----- Extracted material -----
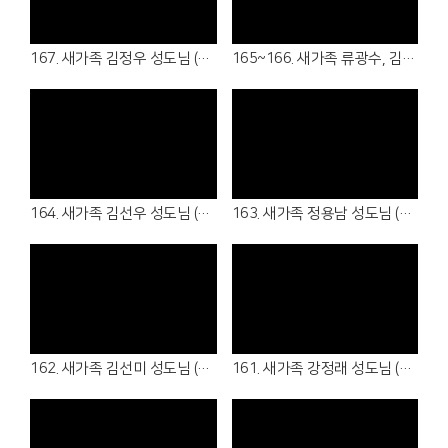
Views
Views
167. 새가족 김정우 성도님 (26.06.21 - 청년부)
165~166. 새가족 류광수, 김경아 성도님 (26.06.14 - 6남전도회, 5여전도회 )
Views
Views
164. 새가족 김선우 성도님 (26.06.14 - 7남전도회 )
163. 새가족 정용남 성도님 (26.06.07 - 여샬롬회 )
Views
Views
162. 새가족 김선미 성도님 (26.05.31 - 4여전도회 )
161. 새가족 강정래 성도님 (26.05.31 - 3남전도회 )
-----
Task details:
Repeat the data exactly. Pictures should not appear.

Task response:
Views
Views
167. 새가족 김정우 성도님 (26.06.21 - 청년부)
165~166. 새가족 류광수, 김경아 성도님 (26.06.14 - 6남전도회, 5여전도회 )
Views
Views
164. 새가족 김선우 성도님 (26.06.14 - 7남전도회 )
163. 새가족 정용남 성도님 (26.06.07 - 여샬롬회 )
Views
Views
162. 새가족 김선미 성도님 (26.05.31 - 4여전도회 )
161. 새가족 강정래 성도님 (26.05.31 - 3남전도회 )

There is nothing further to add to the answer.